Listen like a hawk: Follow up on hedges, absolutes, and inconsistencies; loop back to confirm.
Control pace: Short questions, one fact at a time; use silence; mark exhibits with clear foundations.
Handle difficult witnesses: Keep tone even; re-ask; box in evasions; use prior statements precisely.
Use tech smoothly: Organize electronic exhibits and video; practice screen-sharing and mark-ups.
Debrief immediately: Summarize admissions, follow-ups, and impeachment clips while it’s fresh.
Good depositions are built before they start—and sharpened minute by minute.
How to Display Depositions Skills on Your Resume

12. Negotiation
Negotiation is the structured back-and-forth that closes gaps, resolves disputes, and narrows issues—before, during, or after litigation.
Why It's Important
It can save clients time, money, and risk exposure while delivering outcomes aligned with real-world interests.

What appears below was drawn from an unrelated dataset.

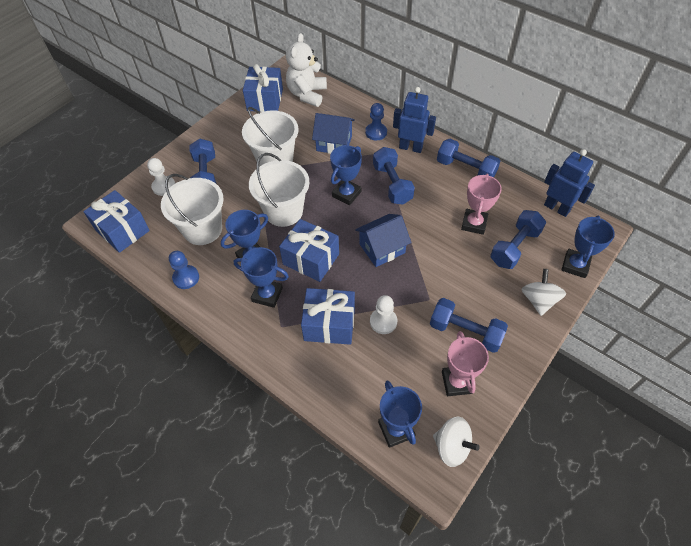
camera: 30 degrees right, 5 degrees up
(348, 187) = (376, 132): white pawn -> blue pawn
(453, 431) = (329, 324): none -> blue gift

How to Improve Negotiation Skills
Prep your map: Clarify interests, constraints, leverage, and BATNAs for both sides.
Communicate with intent: Ask calibrated questions; listen actively; frame proposals in terms of interests.
Build rapport: Professional tone and small concessions lubricate hard moves later.
Use structure: Agenda, decision rules, and timelines keep talks moving and focused.
Manage emotion: Name it, normalize it, and return to criteria; don’t negotiate angry.
Document precisely: Memorialize terms, milestones, and contingencies; verify authority to bind.
Keep learning: Role-play, debrief outcomes, study styles; refine your playbook with each deal.
Clarity plus curiosity beats bluster. Every time.